From October 15th to December 7th, Medicare beneficiaries will have the opportunity to switch or enroll in Medicare Private Health Plans (Medicare Advantage Plan) and Prescription Drug Plans (PDP), as well as switch back to traditional Medicare A & B. The Open Enrollment Period (OEP) is a risk free time to evaluate your current plan. New choices can be made regarding plans that would be effective as of January 1, 2013.
Specifically, here are the available options you have during the OEP:
(1) Dis-enroll from a Medicare Advantage Plan (MAP) by enrolling in a Part D-PDP. This automatically allows you to go back to the original Medicare Part A & B, and then purchase a Medicare Supplement.
(2) Change from your present PDP to another PDP.
(3) Enroll in a MAP with Prescription Drug coverage.
(4) Change from your present MAP to another MAP.
Let's explore these scenarios in more detail.
(1) Dis-enrolling from a MAP and purchasing a Medicare Supplement. What goes into the process of effectively selecting a supplement? The first thing you should understand is that Medicare Supplements, sold by private insurance companies, are standardized. This means that all the supplement plans labeled A to N have the same benefit structure regardless of the company selling the plan. For example, if you chose Plan F from the "X" insurance company, the benefits for Plan F are exactly the same for any other insurance company selling Plan F. Once you decide on the appropriate benefits, you are selecting a plan based on the service and price, which varies from one company to another. You may also want to consider those plans that cover the additional 15% charged above the Medicare approved amount by those providers who do not accept Medicare assignment.
(2) Selecting the right PDP for you can be tricky.
For example, Florida has 16 different insurance companies offering 34 different PDPs! All Plans are not equal. In selecting a Plan, you should do an analysis of Plans in your geographic area by going to https://www.medicare.gov/find-a-plan/questions/home.aspx.
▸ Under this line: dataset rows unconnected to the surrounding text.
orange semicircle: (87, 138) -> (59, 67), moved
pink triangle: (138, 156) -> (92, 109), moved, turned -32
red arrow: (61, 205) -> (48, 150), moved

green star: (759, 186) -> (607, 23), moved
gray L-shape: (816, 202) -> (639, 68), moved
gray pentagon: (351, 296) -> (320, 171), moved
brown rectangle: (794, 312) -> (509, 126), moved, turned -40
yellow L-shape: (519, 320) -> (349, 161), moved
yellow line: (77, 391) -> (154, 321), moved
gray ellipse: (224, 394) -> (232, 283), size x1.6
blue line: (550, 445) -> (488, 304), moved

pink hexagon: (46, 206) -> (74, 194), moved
Do not choose a PDP based on premium only. The total annual cost is the best indicator for decision making. Other variables to consider are the deductibles and co-payment amounts. The latter can differ among plans, as well as among pharmacies, depending on whether the pharmacy is part of a preferred network. Not all drug plans cover the same drugs equally, so some of your drugs may be covered under one plan; but not another. In select instances, you may also need mail order options for some of your drugs. Not all Plans make this option available. Also, certain drugs need pre-approval. Finally, learn how to file an appeal if the PDP doesn't pay for your drug. ALWAYS APPEAL DENIED CLAIMS AND DRUGS.
(3) If you decide to enroll in a MAP, you should be aware of the trade-offs involved.
In most cases, these plans limit the availability of providers to a specific network. As long as you stay in the provider network, you may only be subject to the Plan's co-pays and deductibles. However, if you go out of the network, in a worst case scenario, you may not have reimbursable coverage. At the very least, your co-pays and deductibles will be greater than if you stayed in the network.
MAPs operate in sharp contrast to the original Medicare Part A & B which allows freedom of choice.
If you have original Medicare Part A & B and a Medicare Supplement that covers the 20% not covered by Medicare, and your provider accepts Medicare Assignment, you should never have any out-of-pocket costs with the exceptions of those few services not covered by Medicare.
If you see a provider who does not accept Medicare Assignment, then you are subject to an additional 15% charge above the Medicare approved amount. This cost is a real out-of-pocket expense to you.
If you see a provider who has opted out of the Medicare program entirely you would have no coverage and all charges would be out-of-pocket.
The bottom line: If you have original Medicare and want no out-of-pocket costs, you must obtain a Medicare Supplement that covers the 20% Medicare does not allow, and only visit providers who accept Medicare Assignment. If you see providers who do not accept Medicare Assignment, be certain that your Medicare Supplement covers the additional 15% charged above the Medicare approved amount. Call your medical supplement to verify.
(4) Changing from one MAP to another should only relate to network availability and co-pays. Perhaps your doctors and hospitals are in one MAP provider network and not the other. These factors, along with premium costs, are the key considerations when selecting one MAP over another.
Remember, once you make your decision to enroll in a new plan effective January 1, 2013, you are locked into this Plan for the coming year, until the following Oct. 15 of every year, when you once again can re-evaluate and make any necessary changes through December 7th. As always, the more knowledge you have the easier it becomes to navigate the selection that is best for you..
Stay informed. Stay positive. Stay healthy.